▸ **Problem details**
Write out the data again exactly, skipping every picture.

▸ **Data excerpts**
****

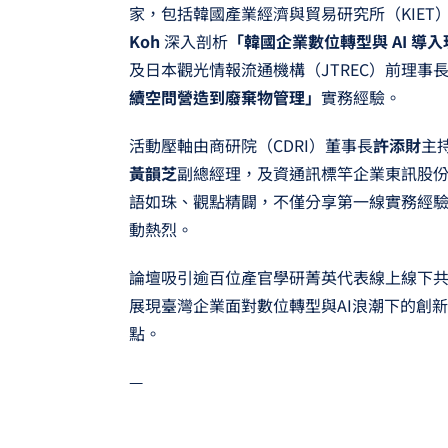
家，包括韓國產業經濟與貿易研究所（KIET
Koh
深入剖析
「韓國企業數位轉型與 AI 
及日本觀光情報流通機構（JTREC）前理事
續空問營造到廢棄物管理」
實務經驗。
活動壓軸由商研院（CDRI）董事長
許添財
主
黃韻芝
副總經理，及資通訊標竿企業東訊股
語如珠、觀點精闢，不僅分享第一線實務經
動熱烈。
論壇吸引逾百位產官學研菁英代表線上線下
展現臺灣企業面對數位轉型與AI浪潮下的創
點。
—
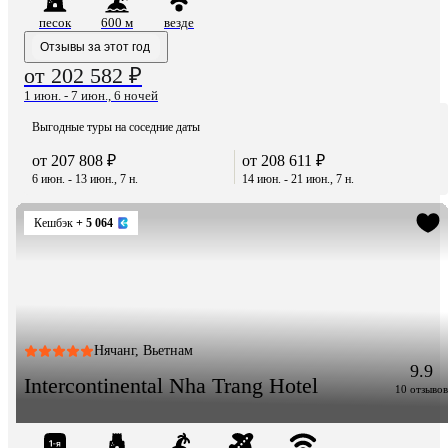
песок
600 м
везде
Отзывы за этот год
от 202 582 ₽
1 июн. - 7 июн., 6 ночей
Выгодные туры на соседние даты
от 207 808 ₽
от 208 611 ₽
6 июн. - 13 июн., 7 н.
14 июн. - 21 июн., 7 н.
Кешбэк
+ 5 064
Нячанг, Вьетнам
9.9
Intercontinental Nha Trang Hotel
10 отзывов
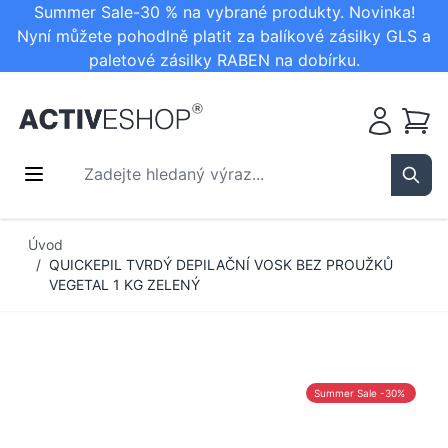
Summer Sale-30 % na vybrané produkty. Novinka!
Nyní můžete pohodlně platit za balíkové zásilky GLS a
paletové zásilky RABEN na dobírku.
Košík
Zadejte hledaný výraz...
Sear
Přejít na obsah
Úvod
/
QUICKEPIL TVRDÝ DEPILAČNÍ VOSK BEZ PROUŽKŮ
VEGETAL 1 KG ZELENÝ
Summer Sale -30%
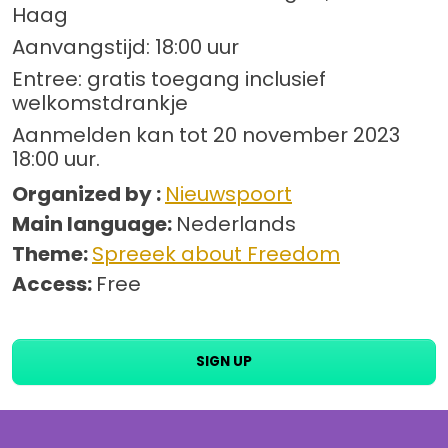
Haag
Aanvangstijd: 18:00 uur
Entree: gratis toegang inclusief
welkomstdrankje
Aanmelden kan tot 20 november 2023
18:00 uur.
Organized by :
Nieuwspoort
Main language:
Nederlands
Theme:
Spreeek about Freedom
Access:
Free
SIGN UP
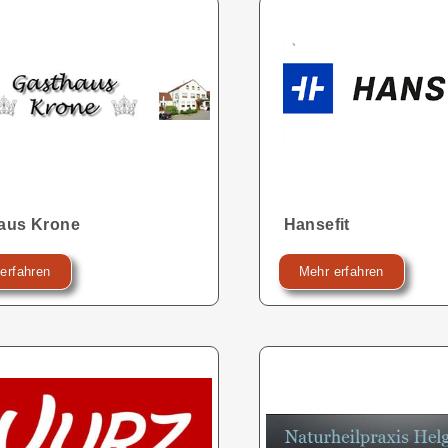
aus Krone
Hansefit
erfahren
Mehr erfahren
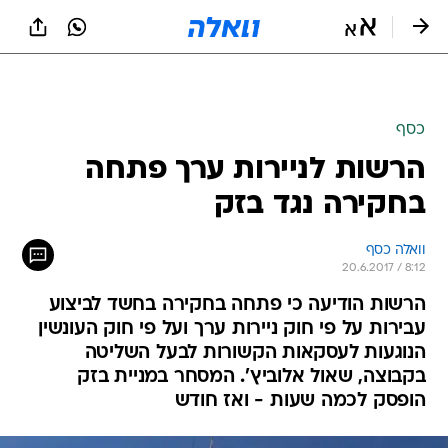
כסף
הרשות לניירות ערך פתחה
בחקירה נגד בזק
וואלה כסף
20.6.2017 / 8:12
הרשות הודיעה כי פתחה בחקירה בחשד לביצוע
עבירות על פי חוק ניירות ערך ועל פי חוק העונשין
הנוגעות לעסקאות הקשורות לבעל השליטה
בקבוצה, שאול אלוביץ'. המסחר במניית בזק
הופסק לכמה שעות - ואז חודש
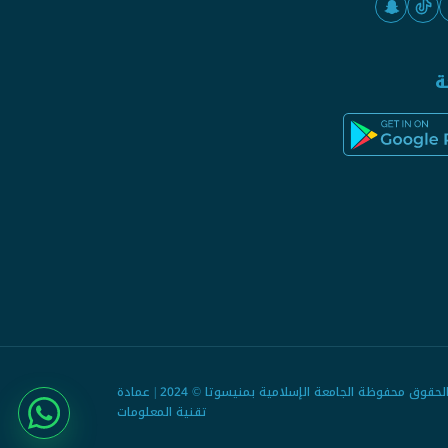
ة
جميع الحقوق محفوظة الجامعة الإسلامية بمنيسوتا © 2024 | عمادة
تقنية المعلومات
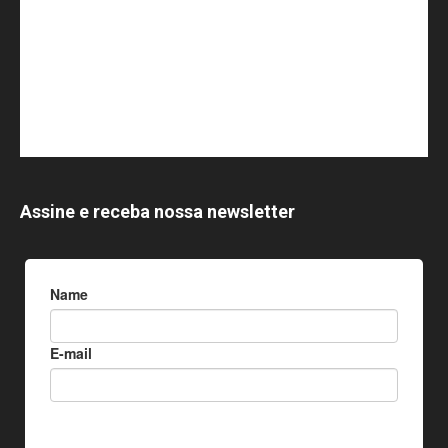
Assine e receba nossa newsletter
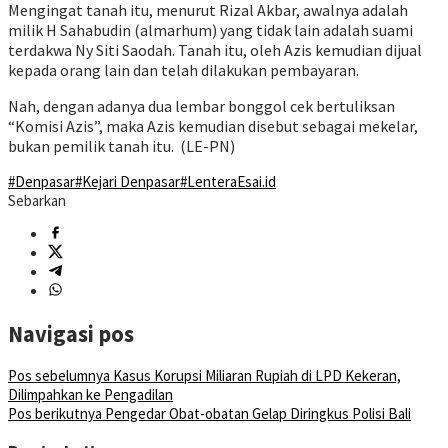
Mengingat tanah itu, menurut Rizal Akbar, awalnya adalah
milik H Sahabudin (almarhum) yang tidak lain adalah suami
terdakwa Ny Siti Saodah. Tanah itu, oleh Azis kemudian dijual
kepada orang lain dan telah dilakukan pembayaran.
Nah, dengan adanya dua lembar bonggol cek bertuliksan
“Komisi Azis”, maka Azis kemudian disebut sebagai mekelar,
bukan pemilik tanah itu. (LE-PN)
#Denpasar
#Kejari Denpasar
#LenteraEsai.id
Sebarkan
Navigasi pos
Pos sebelumnya
Kasus Korupsi Miliaran Rupiah di LPD Kekeran,
Dilimpahkan ke Pengadilan
Pos berikutnya
Pengedar Obat-obatan Gelap Diringkus Polisi Bali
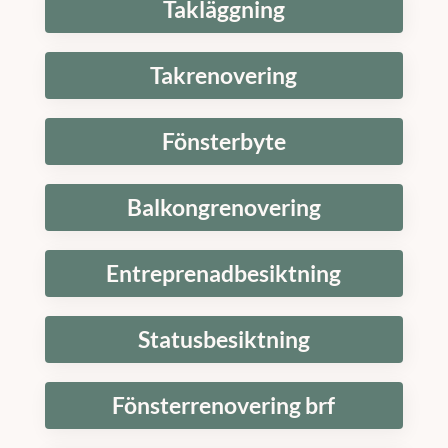
Takläggning
Takrenovering
Fönsterbyte
Balkongrenovering
Entreprenadbesiktning
Statusbesiktning
Fönsterrenovering brf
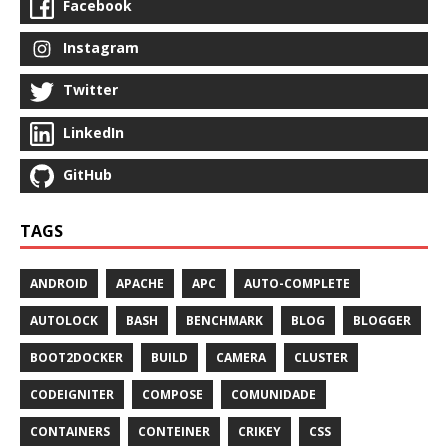
Facebook
Instagram
Twitter
LinkedIn
GitHub
TAGS
ANDROID
APACHE
APC
AUTO-COMPLETE
AUTOLOCK
BASH
BENCHMARK
BLOG
BLOGGER
BOOT2DOCKER
BUILD
CAMERA
CLUSTER
CODEIGNITER
COMPOSE
COMUNIDADE
CONTAINERS
CONTEINER
CRIKEY
CSS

****

▸ **Solved problem**
家，包括韓國產業經濟與貿易研究所（KIET
Koh
深入剖析
「韓國企業數位轉型與 AI 
及日本觀光情報流通機構（JTREC）前理事
續空問營造到廢棄物管理」
實務經驗。
活動壓軸由商研院（CDRI）董事長
許添財
主
黃韻芝
副總經理，及資通訊標竿企業東訊股
語如珠、觀點精闢，不僅分享第一線實務經
動熱烈。
論壇吸引逾百位產官學研菁英代表線上線下
展現臺灣企業面對數位轉型與AI浪潮下的創
點。
—
песок
600 м
везде
Отзывы за этот год
от 202 582 ₽
1 июн. - 7 июн., 6 ночей
Выгодные туры на соседние даты
от 207 808 ₽
от 208 611 ₽
6 июн. - 13 июн., 7 н.
14 июн. - 21 июн., 7 н.
Кешбэк
+ 5 064
Нячанг, Вьетнам
9.9
Intercontinental Nha Trang Hotel
10 отзывов
Summer Sale-30 % na vybrané produkty. Novinka!
Nyní můžete pohodlně platit za balíkové zásilky GLS a
paletové zásilky RABEN na dobírku.
Košík
Zadejte hledaný výraz...
Sear
Přejít na obsah
Úvod
/
QUICKEPIL TVRDÝ DEPILAČNÍ VOSK BEZ PROUŽKŮ
VEGETAL 1 KG ZELENÝ
Summer Sale -30%
Haag
Aanvangstijd: 18:00 uur
Entree: gratis toegang inclusief
welkomstdrankje
Aanmelden kan tot 20 november 2023
18:00 uur.
Organized by :
Nieuwspoort
Main language:
Nederlands
Theme:
Spreeek about Freedom
Access:
Free
SIGN UP
aus Krone
Hansefit
erfahren
Mehr erfahren
כסף
הרשות לניירות ערך פתחה
בחקירה נגד בזק
וואלה כסף
20.6.2017 / 8:12
הרשות הודיעה כי פתחה בחקירה בחשד לביצוע
עבירות על פי חוק ניירות ערך ועל פי חוק העונשין
הנוגעות לעסקאות הקשורות לבעל השליטה
בקבוצה, שאול אלוביץ'. המסחר במניית בזק
הופסק לכמה שעות - ואז חודש
ة
جميع الحقوق محفوظة الجامعة الإسلامية بمنيسوتا © 2024 | عمادة
تقنية المعلومات
Assine e receba nossa newsletter
Mengingat tanah itu, menurut Rizal Akbar, awalnya adalah
milik H Sahabudin (almarhum) yang tidak lain adalah suami
terdakwa Ny Siti Saodah. Tanah itu, oleh Azis kemudian dijual
kepada orang lain dan telah dilakukan pembayaran.
Nah, dengan adanya dua lembar bonggol cek bertuliksan
“Komisi Azis”, maka Azis kemudian disebut sebagai mekelar,
bukan pemilik tanah itu. (LE-PN)
#Denpasar
#Kejari Denpasar
#LenteraEsai.id
Sebarkan
Navigasi pos
Pos sebelumnya
Kasus Korupsi Miliaran Rupiah di LPD Kekeran,
Dilimpahkan ke Pengadilan
Pos berikutnya
Pengedar Obat-obatan Gelap Diringkus Polisi Bali
Takläggning
Takrenovering
Fönsterbyte
Balkongrenovering
Entreprenadbesiktning
Statusbesiktning
Fönsterrenovering brf
Facebook
Instagram
Twitter
LinkedIn
GitHub
TAGS
ANDROID
APACHE
APC
AUTO-COMPLETE
AUTOLOCK
BASH
BENCHMARK
BLOG
BLOGGER
BOOT2DOCKER
BUILD
CAMERA
CLUSTER
CODEIGNITER
COMPOSE
COMUNIDADE
CONTAINERS
CONTEINER
CRIKEY
CSS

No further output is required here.